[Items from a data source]

= = = = = = =

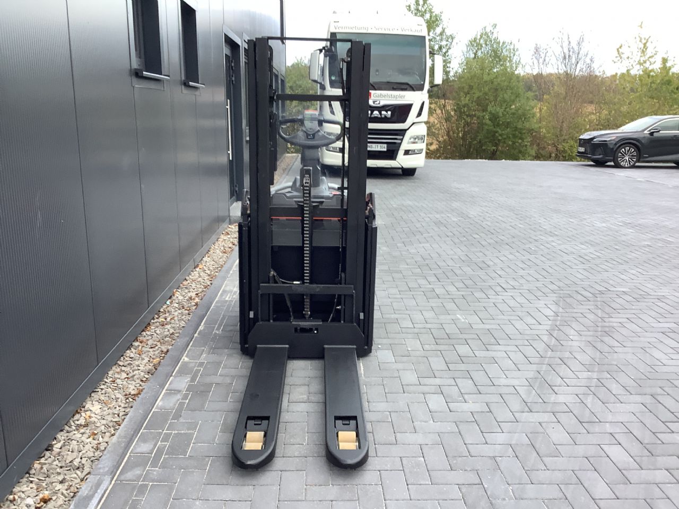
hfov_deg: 58.4
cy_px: 254
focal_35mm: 31
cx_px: 340
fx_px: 608
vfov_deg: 45.4
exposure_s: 1/60
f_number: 2.4
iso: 80
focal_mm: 3.3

= = = = = = =

Task - Please output all of the entries exactly as they appear, with no pictures.

Solved exercise -
hfov_deg: 58.4
cy_px: 254
focal_35mm: 31
cx_px: 340
fx_px: 608
vfov_deg: 45.4
exposure_s: 1/60
f_number: 2.4
iso: 80
focal_mm: 3.3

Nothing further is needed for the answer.